Genes that drive the pathobiology of pediatric pulmonary arterial hypertension

Emerging data from studies of pediatric‐onset pulmonary arterial hypertension (PAH) indicate that the genomics of pediatric PAH is different than that of adults. There is a greater genetic burden in children, with rare genetic factors contributing to at least 35% of pediatric‐onset idiopathic PAH (IPAH) compared with ~11% of adult‐onset IPAH. De novo variants are the most frequent genetic cause of PAH in children, likely contributing to ~15% of all cases. Rare deleterious variants in bone morphogenetic protein receptor 2 (BMPR2) contribute to pediatric‐onset familial PAH and IPAH with similar frequency as adult‐onset. While likely gene‐disrupting (LGD) variants in BMPR2 contribute across the lifespan, damaging missense variants are more frequent in early‐onset PAH. Rare deleterious variants in T‐box 4‐containing protein (TBX4) are more common in pediatric‐compared with adult‐onset PAH, explaining ~8% of pediatric IPAH. PAH associated with congenital heart disease (APAH‐CHD) and other developmental disorders account for a large proportion of pediatric PAH. SRY‐related HMG box transcription factor (SOX17) was recently identified as an APAH‐CHD risk gene, contributing less frequently to IPAH, with a greater prevalence of rare deleterious variants in children compared with adults.

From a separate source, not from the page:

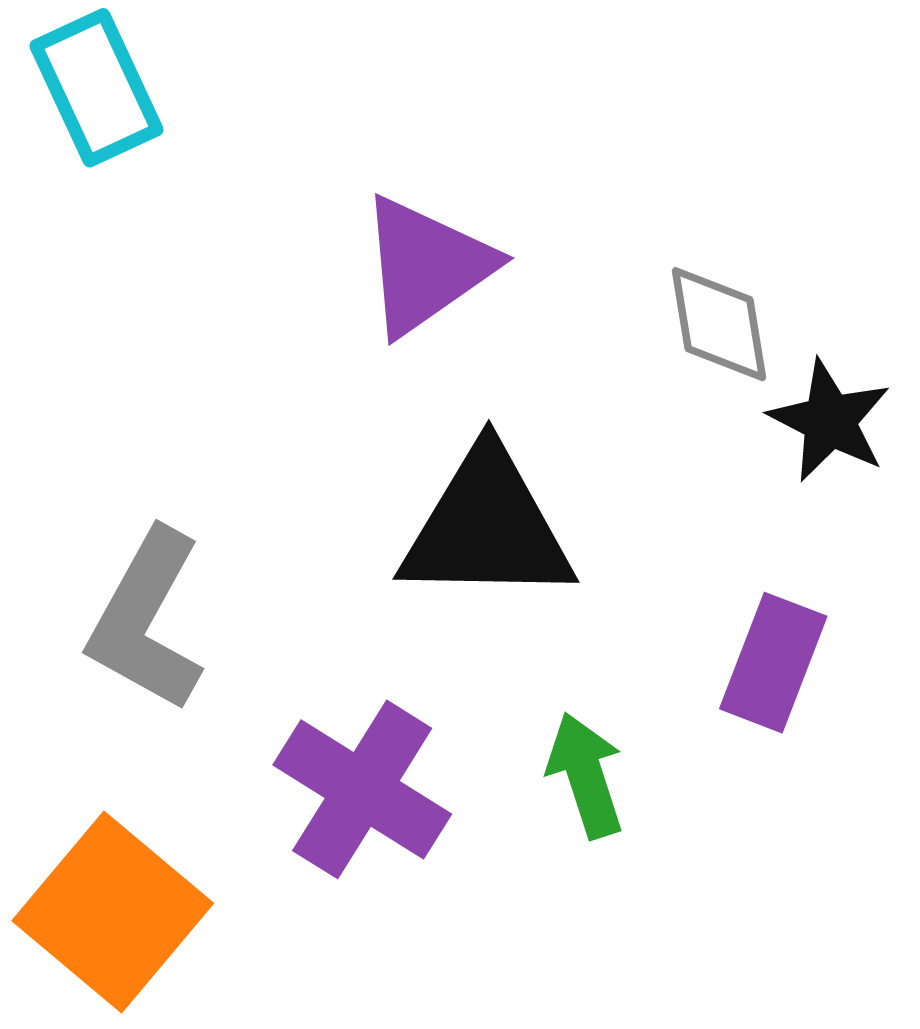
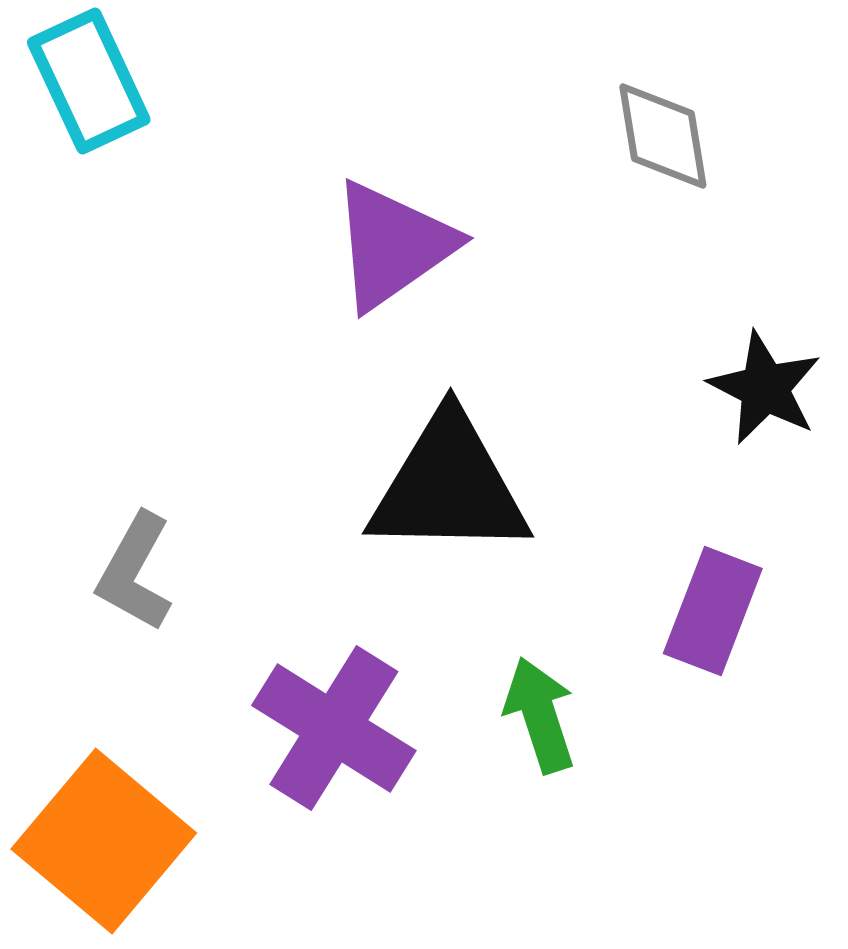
gray diamond: (719, 324) -> (663, 136), moved
gray L-shape: (146, 620) -> (135, 572), size x0.7

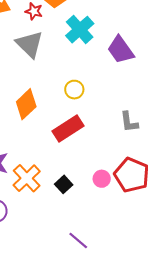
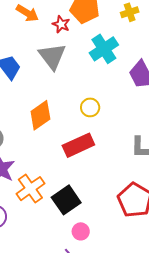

The differences in genetic burden and genes underlying pediatric‐ vs adult‐onset PAH indicate that genetic information relevant to pediatric PAH cannot be extrapolated from adult studies. Large cohorts of pediatric‐onset PAH are necessary to identify the unique etiological differences of PAH in children, as well as the natural history and response to therapy.